1276 - Spielplatz der Hölle
drehte sie den Kopf.
Ich hatte den Eindruck, dass sie uns ziemlich überrascht anschaute, und sprach sie aus einem Gefühl heraus an.
»Wenn Sie in die Tierhandlung hineinwollen, so ist das nicht möglich«, sagte ich. »Wir kommen soeben vom Eingang. Heute hat der Laden leider geschlossen.«
»Geschlossen?«, murmelte sie und schüttelte den Kopf. Sie hätte jetzt eigentlich verschwinden können, doch sie blieb stehen und sowohl ihr Gesicht als auch ihre Haltung erhielten einen nachdenklichen Ausdruck, was mich wiederum dazu veranlasste, stehen zu bleiben.
»Hat Sie das so überrascht?«
»Eigentlich schon.«
»Warum?«
»Tja…« Sie zuckte mit den Schultern. »Das kann ich auch nicht genau sagen. Im Übrigen wollte ich hier nichts kaufen. Ich bin einfach nur gekommen, um mir die Tierhandlung mal anzuschauen. Das ist alles gewesen.«
»Ist sie denn so interessant?«
Prüfende Augen schauten mich an. »Für manche Menschen schon. Sie sind ja auch gekommen. Wollten Sie denn ein Tier kaufen?«
»Das hatten wir nicht vor.«
»Ich auch nicht.«
»Kennen Sie den Besitzer?«, wechselte ich das Thema.
Die Frau sagte zunächst nichts. Aber ihr Gesicht nahm einen immer nachdenklicheren Ausdruck an, und ich kam mir vor, als würde sich unser Gespräch um den heißen Brei herumdrehen.

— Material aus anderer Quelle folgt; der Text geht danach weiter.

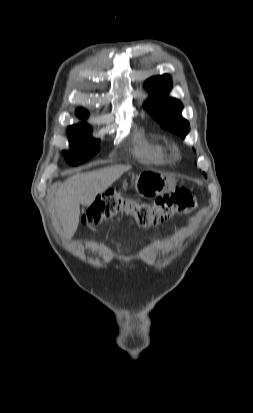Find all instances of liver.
<instances>
[{
    "mask_svg": "<svg viewBox=\"0 0 253 413\" xmlns=\"http://www.w3.org/2000/svg\"><path fill=\"white\" fill-rule=\"evenodd\" d=\"M130 168L110 166L92 172H80L69 178L56 192L57 216L67 238H71L78 228L80 204L90 206L98 194L104 192Z\"/></svg>",
    "mask_w": 253,
    "mask_h": 413,
    "instance_id": "liver-1",
    "label": "liver"
}]
</instances>
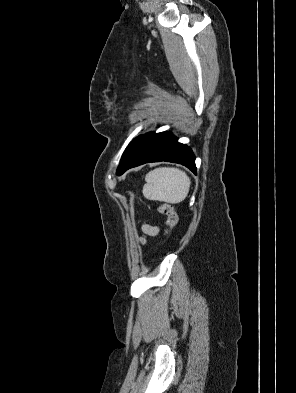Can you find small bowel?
<instances>
[{
  "label": "small bowel",
  "mask_w": 296,
  "mask_h": 393,
  "mask_svg": "<svg viewBox=\"0 0 296 393\" xmlns=\"http://www.w3.org/2000/svg\"><path fill=\"white\" fill-rule=\"evenodd\" d=\"M142 231L145 236H156L159 233V227L150 224H143Z\"/></svg>",
  "instance_id": "1"
}]
</instances>
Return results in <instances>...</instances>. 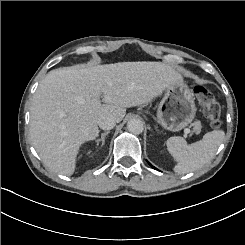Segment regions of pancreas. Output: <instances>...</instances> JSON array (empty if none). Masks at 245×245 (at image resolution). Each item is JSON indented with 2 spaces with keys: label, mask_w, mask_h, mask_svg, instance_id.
Returning a JSON list of instances; mask_svg holds the SVG:
<instances>
[{
  "label": "pancreas",
  "mask_w": 245,
  "mask_h": 245,
  "mask_svg": "<svg viewBox=\"0 0 245 245\" xmlns=\"http://www.w3.org/2000/svg\"><path fill=\"white\" fill-rule=\"evenodd\" d=\"M190 127L193 128V132L199 134L201 132L202 126L199 120H195L193 123L190 124Z\"/></svg>",
  "instance_id": "cf45deb5"
}]
</instances>
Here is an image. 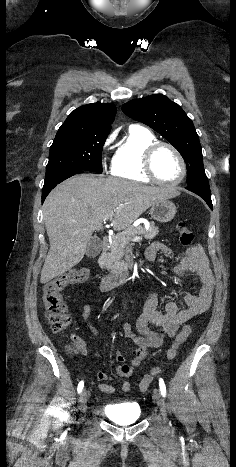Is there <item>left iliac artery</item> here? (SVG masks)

»Ist dieser Kelo Ihnen denn bekannt?« fragte sie mich.
»Leider nein.«
»Und trotzdem wollen Sie ihn besuchen. Ich entnehme Ihrer Aussprache, dass Sie Ausländer sind. Vielleicht leben Sie ja hier in Frankfurt und suchen…«
»Bitte«, sagte ich lächelnd, »bevor Sie auf irgendwelche Gedanken kommen, die nicht stimmen, möchte ich mich kurz vorstellen. Mein Name ist John Sinclair, und das ist mein Freund und Kollege Suko.«
»Ah. Sie sind auch Kollegen.«
»Sehr richtig.«
Wieder schaute sie uns prüfend an. Wir schienen in ihren Augen Gnade gefunden zu haben, denn auch sie stellte sich vor, und sie lächelte dabei. »Mein Name ist Gerda Koch.«
Ich stand für einen Moment so unbeweglich, dass es ihr auffiel, und sie so hell lachte wie ein junges Mädchen. »Haben Sie etwas gegen meinen Namen? Hat er Sie erschreckt?«
»Nein, das nicht.«
»Aber was war es dann?«, fragte sie lachend.

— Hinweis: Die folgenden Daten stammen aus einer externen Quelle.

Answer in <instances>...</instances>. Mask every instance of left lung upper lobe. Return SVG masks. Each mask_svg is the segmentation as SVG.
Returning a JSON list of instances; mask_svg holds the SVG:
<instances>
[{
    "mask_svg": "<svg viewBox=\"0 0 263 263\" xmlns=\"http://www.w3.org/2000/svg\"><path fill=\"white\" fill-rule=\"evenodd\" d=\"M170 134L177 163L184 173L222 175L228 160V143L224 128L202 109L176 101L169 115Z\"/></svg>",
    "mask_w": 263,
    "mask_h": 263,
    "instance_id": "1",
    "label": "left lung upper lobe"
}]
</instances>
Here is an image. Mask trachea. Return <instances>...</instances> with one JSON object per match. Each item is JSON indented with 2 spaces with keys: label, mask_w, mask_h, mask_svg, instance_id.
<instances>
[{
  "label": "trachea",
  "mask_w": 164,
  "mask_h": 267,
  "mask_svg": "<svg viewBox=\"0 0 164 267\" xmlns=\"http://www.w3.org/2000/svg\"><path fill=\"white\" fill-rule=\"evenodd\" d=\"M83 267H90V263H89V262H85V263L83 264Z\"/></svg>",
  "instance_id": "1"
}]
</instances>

Die nächste Frage überraschte sie. »Sind Sie zufällig mit einem Mann namens Günther Koch liiert?«
Sie trat einen Schritt zurück. Der entspannte Ausdruck verschwand aus ihrem Gesicht. »Ja, das ist mein Mann.« Ein tiefer Atemzug. »Aber… aber… woher wissen Sie das?«
»Darüber sollten wir uns unterhalten, Frau Koch. Aber nicht hier, sondern in dem kleinen Café gegenüber…«
***
Ein kleiner Raum mit blanken, runden Tischen und Hockern ohne Rückenlehnen davor. Auf einem winzigen Tresen stand wie ein Ding aus einem SF-Film eine moderne Kaffeemaschine, die verschiedene Getränke ausspuckte und dabei zischte und dampfte. Dahinter standen schmale Regale bis zur Decke.
Sie waren mit Tassen, Kaffee und verschiedenen Gebäcksorten gefüllt. Ein älterer Mann und seine Ehefrau kümmerten sich um den Laden. Während die Frau bediente, leerte der Mann eine Spülmaschine. Um diese Zeit waren wir die einzigen Gäste.
Die Frau brachte uns den Kaffee und zog sich lächelnd wieder zurück. So hatten wir unsere Ruhe.
Auf dem Weg zum Lokal hatten wir schon einiges erfahren und wussten jetzt, dass Dagmar Hansen und Harry Stahl dem Ehepaar einen Besuch abgestattet hatte.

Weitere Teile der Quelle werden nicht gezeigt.